Lettuce is such a staple that you may be apt to overlook how varied and versatile it really is. From basics like romaine and iceberg, to buttery Boston or Bibb, to fancy loose-leaf varieties that curl and twist and come in red and green, there are plenty to choose from. And they can do much more than fill out a salad bowl or keep tomato juice from seeping into your hamburger bun. Here’s everything you need to know about how to buy, cook with, and enjoy one of the garden’s greatest treasures: lettuce.

The Lettuce Top 5

Five must-reads for lettuce-lovers.

  1. Lettuce can be used in so much more than salad. Here are 10 more ways to enjoy it.
  2. Think hearts of romaine are boring? Let us get you excited again.
  3. Why butterhead lettuces like Bibb and Boston are some of our favorite kinds.
  4. Don’t dismiss the salad kit! We tried 85 different kinds to pick our five favorites.

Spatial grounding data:
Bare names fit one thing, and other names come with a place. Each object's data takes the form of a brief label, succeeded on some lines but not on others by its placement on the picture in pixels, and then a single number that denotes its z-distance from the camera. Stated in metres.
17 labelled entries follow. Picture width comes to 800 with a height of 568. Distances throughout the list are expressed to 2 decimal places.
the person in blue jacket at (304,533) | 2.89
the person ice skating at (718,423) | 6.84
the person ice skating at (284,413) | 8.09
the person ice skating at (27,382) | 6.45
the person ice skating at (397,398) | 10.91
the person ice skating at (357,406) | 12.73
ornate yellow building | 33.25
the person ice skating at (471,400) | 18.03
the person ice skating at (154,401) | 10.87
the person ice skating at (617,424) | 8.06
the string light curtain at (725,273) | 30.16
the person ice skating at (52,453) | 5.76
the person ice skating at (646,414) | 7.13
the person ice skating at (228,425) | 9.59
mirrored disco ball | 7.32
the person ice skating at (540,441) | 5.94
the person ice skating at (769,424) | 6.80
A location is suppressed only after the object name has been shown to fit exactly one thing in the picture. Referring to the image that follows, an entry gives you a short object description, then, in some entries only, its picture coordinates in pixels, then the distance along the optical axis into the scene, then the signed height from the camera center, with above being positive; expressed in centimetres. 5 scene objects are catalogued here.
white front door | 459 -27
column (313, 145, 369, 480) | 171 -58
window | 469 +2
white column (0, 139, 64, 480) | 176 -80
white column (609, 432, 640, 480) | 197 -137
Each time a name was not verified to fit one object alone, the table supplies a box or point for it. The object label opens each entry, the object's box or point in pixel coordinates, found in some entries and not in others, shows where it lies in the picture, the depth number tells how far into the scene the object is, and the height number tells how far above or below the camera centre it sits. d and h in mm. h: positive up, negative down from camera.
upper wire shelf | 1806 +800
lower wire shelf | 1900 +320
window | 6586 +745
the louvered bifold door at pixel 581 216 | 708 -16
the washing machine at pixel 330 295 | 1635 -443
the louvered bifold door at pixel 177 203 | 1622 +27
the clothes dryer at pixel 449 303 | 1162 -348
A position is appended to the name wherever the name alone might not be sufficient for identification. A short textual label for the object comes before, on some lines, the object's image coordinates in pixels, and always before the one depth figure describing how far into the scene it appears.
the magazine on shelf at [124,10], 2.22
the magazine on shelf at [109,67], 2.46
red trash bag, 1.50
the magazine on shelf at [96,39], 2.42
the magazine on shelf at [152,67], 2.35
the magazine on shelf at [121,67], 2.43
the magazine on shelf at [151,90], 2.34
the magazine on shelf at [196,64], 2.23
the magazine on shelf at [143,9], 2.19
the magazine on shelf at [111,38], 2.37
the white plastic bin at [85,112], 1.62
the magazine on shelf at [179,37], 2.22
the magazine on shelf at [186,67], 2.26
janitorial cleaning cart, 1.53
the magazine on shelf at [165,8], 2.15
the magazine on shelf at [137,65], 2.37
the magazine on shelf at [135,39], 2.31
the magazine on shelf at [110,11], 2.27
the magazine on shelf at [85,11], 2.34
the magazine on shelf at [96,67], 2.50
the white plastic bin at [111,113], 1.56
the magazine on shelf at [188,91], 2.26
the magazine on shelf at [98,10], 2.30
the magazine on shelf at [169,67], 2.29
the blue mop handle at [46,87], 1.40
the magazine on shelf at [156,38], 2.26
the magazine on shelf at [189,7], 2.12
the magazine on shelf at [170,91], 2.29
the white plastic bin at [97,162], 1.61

**WHAT TO DO**
Edit the lettuce text: rewrite the part that opens with the words containing "1. Lettuce can" and closes with "you excited again.", replacing "romaine" with "escarole".

**FINISHED EXERCISE**
1. Lettuce can be used in so much more than salad. Here are 10 more ways to enjoy it.
  2. Think hearts of escarole are boring? Let us get you excited again.